Local Woman-Owned Companies Win A Large Manufacturing Contract that Will Benefit Afghanistan
In 2008 Peace Dividend Trust (PDT) was approached by an international buyer’s head of contracting in Afghanistan to put together a conference for women-owned businesses. The Female Business Leaders Conference that was held in November 2008 was a great success, and it even drove discussion within the buyer’s contracting office about setting aside business opportunities for Afghan women-owned businesses in key sectors. As a result of these discussions, the contracting office announced in 2009 that they wanted to set aside a portion of the contracts that they had to manufacture textiles for an Afghan organization. Only local, woman-owned companies would be eligible to bid on the contract.
When the announcement was made, there were some skeptics, as many believed that such companies didn’t even exist, let alone would they have the capacity to manufacture the textiles.
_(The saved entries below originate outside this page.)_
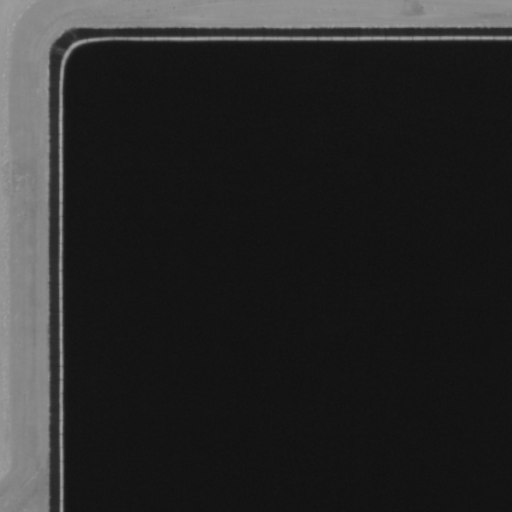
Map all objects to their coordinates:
wastewater plant: (255, 255)
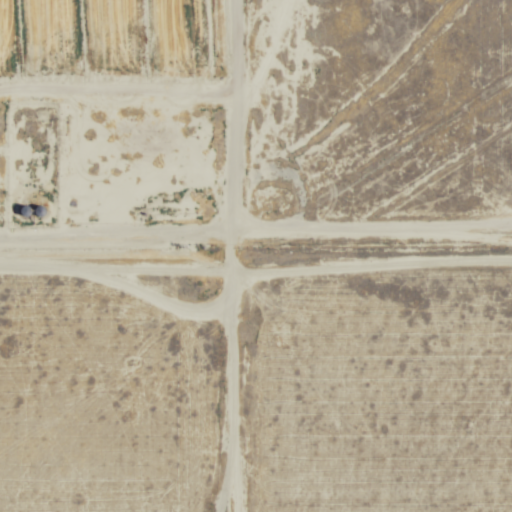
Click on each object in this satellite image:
road: (230, 255)
road: (255, 273)
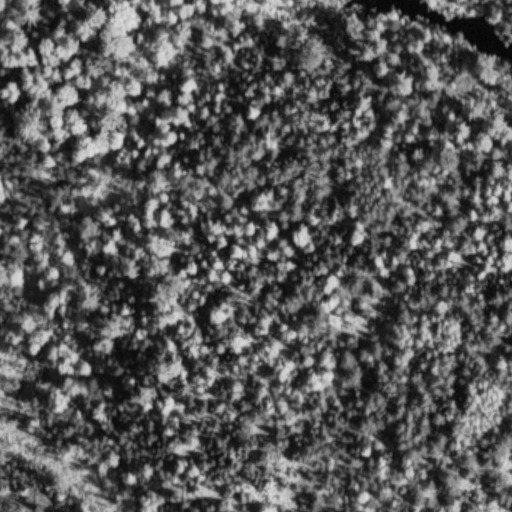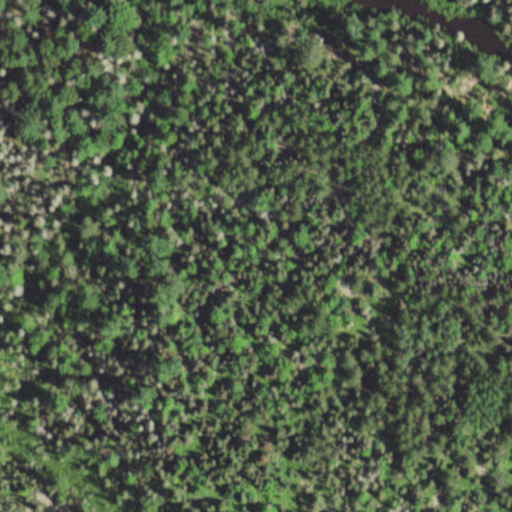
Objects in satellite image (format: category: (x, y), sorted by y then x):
river: (505, 2)
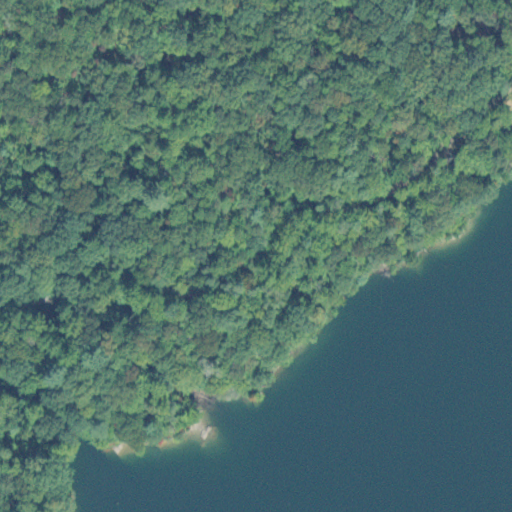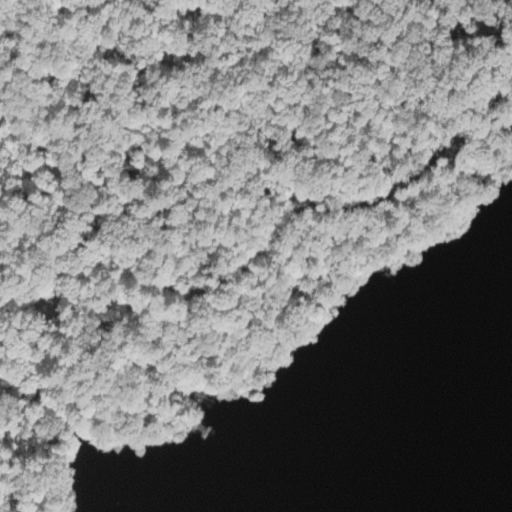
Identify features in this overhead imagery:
road: (265, 263)
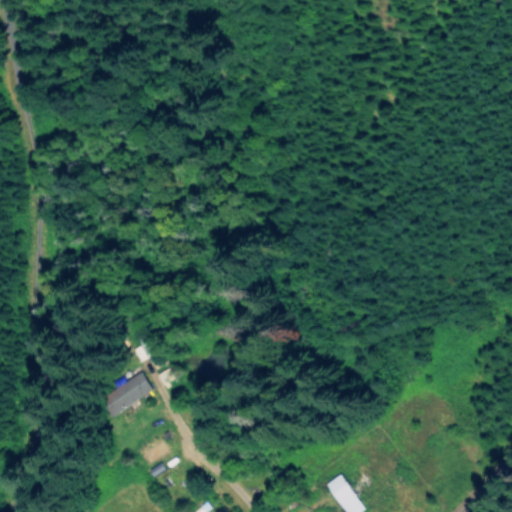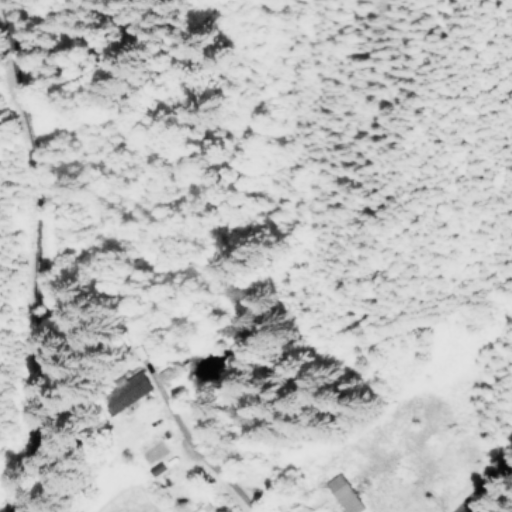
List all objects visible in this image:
road: (206, 461)
road: (491, 488)
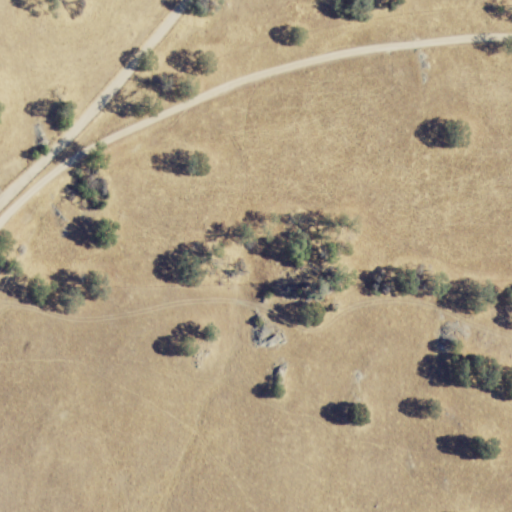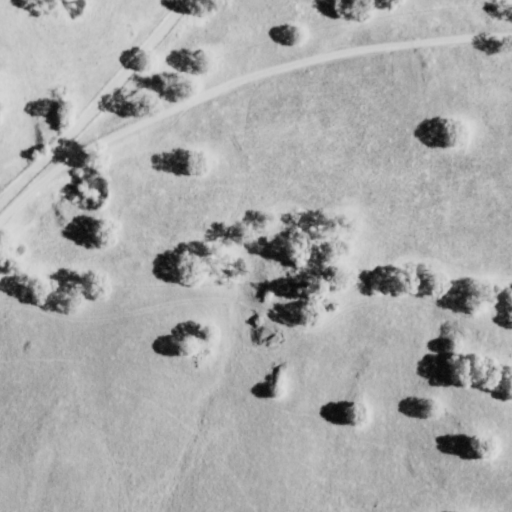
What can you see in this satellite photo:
road: (284, 66)
road: (95, 103)
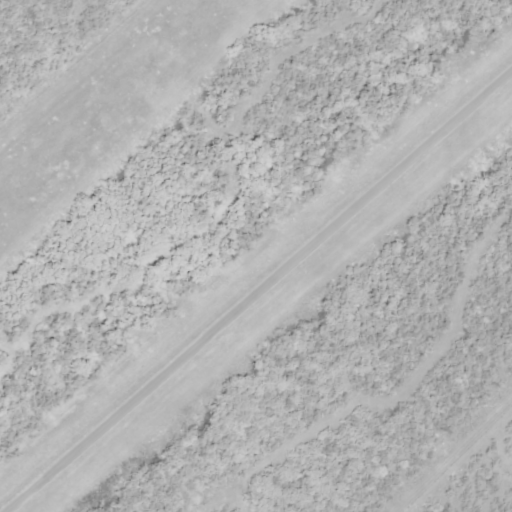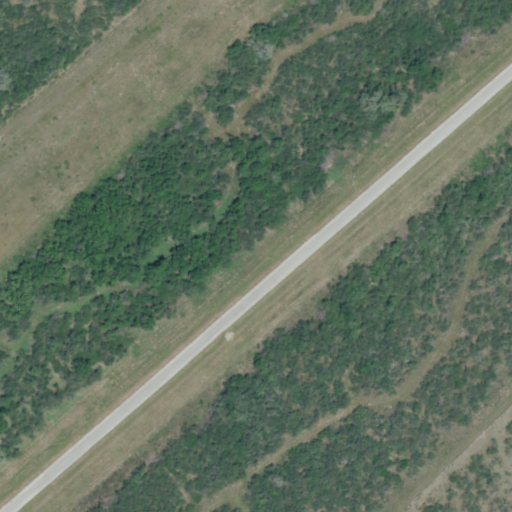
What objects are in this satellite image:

Despite these reservations, the set-aside was designed and the contracting process pushed forward, with the dual purpose of increasing the capacity of Afghan woman-owned businesses, while creating a shorter supply chain for the buyer. The contracting body overseeing the solicitation approached PDT to identify companies that would be eligible to bid for the contract. Dozens of Afghan woman-owed companies then identified and made them aware of the tender.
The first round of bids for the contracts were not up to standard, but this didn’t slow down the contracting agency. They realized that the common deficiencies in the proposals stemmed from a lack of understanding in the bidding process, and decided to put the contract up for bid a second time.
In order to improve the businesses chances the second time, PDT helped organize several pre-performance seminars where businesswomen could meet the contracting officers and have the bid explained to them in detail. Over 60 participants from 35 different companies attended these events. In addition, PDT distributed samples of the equipment to bidding companies so that they could ensure that they were making the same quality of product for their sample submission.
PDT also advised the businesses on how they could improve their bids the next round, for example by hiring a project manager or partnering in a joint venture. PDT met with potential partners who were interested in collaborating, collated their information and presented it to the local businesses that expressed interest in joint venturing. In the end, dozens of high-quality bids were submitted for the project.
The first round of contracts have been awarded and all have gone to PDT-sourced suppliers, either as a unique company bid or joint venture. Three companies won two separate groups of contracts that have a base year initial purchase of $54.3 million total. This contract is slated to be renewed yearly for five years, and the total contract ceiling on the option years is over a billion dollars.
One of the winning companies credits PDT as being instrumental in winning the bid. PDT alerted them to the project, provided them samples, and helped them connect with another company to create a joint venture. The company’s CEO says that “all in all, PDT was critical to our success”.
The company expects to hire at least 300 people, mostly women, as a result of this contract. They will also be able to develop their manufacturing capabilities, supply chain management abilities, and will increase their past performance to be in a better position to win bids in the future. The CEO states that
“As women, it is not always easy to operate in the private sector because most business happens through old networks which we never had access to in the past. This will give us a great opportunity to get on our feet to be a bigger player in the business community. Our job is now to deliver according to our contract and prove that we can provide quality products … proudly made by Afghans. In this way we can contribute to the stability and security of our country. It’s a win-win. We are grateful to PDT … for encouraging Afghan women entrepreneurs and we hope they plan to have more programs for women in the future.”
PDT’s support will not end now that the contracts have been awarded, there are plans to further support the businesses through networking and additional resources. With any luck the project will do more than just create jobs and put locally-made clothing on the backs of Afghans. It will build the capacity of local women-owned companies to develop their companies into businesses that are viable with or without contracts from the international community.